What to do: Set the listing down again, exactly as it stands below.
*** Opening Dataset extract ***
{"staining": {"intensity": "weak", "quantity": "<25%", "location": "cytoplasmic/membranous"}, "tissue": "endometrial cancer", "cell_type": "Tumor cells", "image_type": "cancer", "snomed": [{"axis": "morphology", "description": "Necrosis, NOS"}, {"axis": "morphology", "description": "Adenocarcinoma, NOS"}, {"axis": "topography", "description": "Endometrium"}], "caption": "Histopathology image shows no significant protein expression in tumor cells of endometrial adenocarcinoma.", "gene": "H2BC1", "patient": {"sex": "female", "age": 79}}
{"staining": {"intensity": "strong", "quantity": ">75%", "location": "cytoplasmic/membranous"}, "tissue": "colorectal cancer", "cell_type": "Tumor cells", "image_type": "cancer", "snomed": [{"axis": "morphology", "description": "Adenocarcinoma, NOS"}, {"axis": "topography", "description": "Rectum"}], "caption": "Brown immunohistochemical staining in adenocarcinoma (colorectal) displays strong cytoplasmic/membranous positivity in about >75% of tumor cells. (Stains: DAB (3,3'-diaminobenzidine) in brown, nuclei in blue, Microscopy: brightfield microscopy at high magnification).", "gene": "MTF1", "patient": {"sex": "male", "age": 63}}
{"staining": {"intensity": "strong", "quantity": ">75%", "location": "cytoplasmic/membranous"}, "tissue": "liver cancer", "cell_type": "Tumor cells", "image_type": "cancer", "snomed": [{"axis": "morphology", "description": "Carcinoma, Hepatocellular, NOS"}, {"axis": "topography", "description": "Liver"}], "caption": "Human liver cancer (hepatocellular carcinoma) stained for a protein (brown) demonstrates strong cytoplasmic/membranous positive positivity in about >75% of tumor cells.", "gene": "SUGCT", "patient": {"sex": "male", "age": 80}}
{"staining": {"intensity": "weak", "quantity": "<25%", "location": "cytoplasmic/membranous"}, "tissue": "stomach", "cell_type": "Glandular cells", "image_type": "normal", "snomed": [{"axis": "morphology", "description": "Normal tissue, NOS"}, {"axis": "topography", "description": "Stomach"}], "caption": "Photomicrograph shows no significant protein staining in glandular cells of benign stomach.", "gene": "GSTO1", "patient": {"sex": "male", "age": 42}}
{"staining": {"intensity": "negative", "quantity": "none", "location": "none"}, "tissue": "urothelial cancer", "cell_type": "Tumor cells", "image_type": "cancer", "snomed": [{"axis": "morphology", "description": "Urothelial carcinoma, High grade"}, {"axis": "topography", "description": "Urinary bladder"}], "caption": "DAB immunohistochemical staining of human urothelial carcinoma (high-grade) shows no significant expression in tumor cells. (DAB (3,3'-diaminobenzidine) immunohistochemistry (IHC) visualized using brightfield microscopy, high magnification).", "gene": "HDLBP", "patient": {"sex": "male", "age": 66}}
*** Closing Dataset extract ***
Task answer:
{"staining": {"intensity": "weak", "quantity": "<25%", "location": "cytoplasmic/membranous"}, "tissue": "endometrial cancer", "cell_type": "Tumor cells", "image_type": "cancer", "snomed": [{"axis": "morphology", "description": "Necrosis, NOS"}, {"axis": "morphology", "description": "Adenocarcinoma, NOS"}, {"axis": "topography", "description": "Endometrium"}], "caption": "Histopathology image shows no significant protein expression in tumor cells of endometrial adenocarcinoma.", "gene": "H2BC1", "patient": {"sex": "female", "age": 79}}
{"staining": {"intensity": "strong", "quantity": ">75%", "location": "cytoplasmic/membranous"}, "tissue": "colorectal cancer", "cell_type": "Tumor cells", "image_type": "cancer", "snomed": [{"axis": "morphology", "description": "Adenocarcinoma, NOS"}, {"axis": "topography", "description": "Rectum"}], "caption": "Brown immunohistochemical staining in adenocarcinoma (colorectal) displays strong cytoplasmic/membranous positivity in about >75% of tumor cells. (Stains: DAB (3,3'-diaminobenzidine) in brown, nuclei in blue, Microscopy: brightfield microscopy at high magnification).", "gene": "MTF1", "patient": {"sex": "male", "age": 63}}
{"staining": {"intensity": "strong", "quantity": ">75%", "location": "cytoplasmic/membranous"}, "tissue": "liver cancer", "cell_type": "Tumor cells", "image_type": "cancer", "snomed": [{"axis": "morphology", "description": "Carcinoma, Hepatocellular, NOS"}, {"axis": "topography", "description": "Liver"}], "caption": "Human liver cancer (hepatocellular carcinoma) stained for a protein (brown) demonstrates strong cytoplasmic/membranous positive positivity in about >75% of tumor cells.", "gene": "SUGCT", "patient": {"sex": "male", "age": 80}}
{"staining": {"intensity": "weak", "quantity": "<25%", "location": "cytoplasmic/membranous"}, "tissue": "stomach", "cell_type": "Glandular cells", "image_type": "normal", "snomed": [{"axis": "morphology", "description": "Normal tissue, NOS"}, {"axis": "topography", "description": "Stomach"}], "caption": "Photomicrograph shows no significant protein staining in glandular cells of benign stomach.", "gene": "GSTO1", "patient": {"sex": "male", "age": 42}}
{"staining": {"intensity": "negative", "quantity": "none", "location": "none"}, "tissue": "urothelial cancer", "cell_type": "Tumor cells", "image_type": "cancer", "snomed": [{"axis": "morphology", "description": "Urothelial carcinoma, High grade"}, {"axis": "topography", "description": "Urinary bladder"}], "caption": "DAB immunohistochemical staining of human urothelial carcinoma (high-grade) shows no significant expression in tumor cells. (DAB (3,3'-diaminobenzidine) immunohistochemistry (IHC) visualized using brightfield microscopy, high magnification).", "gene": "HDLBP", "patient": {"sex": "male", "age": 66}}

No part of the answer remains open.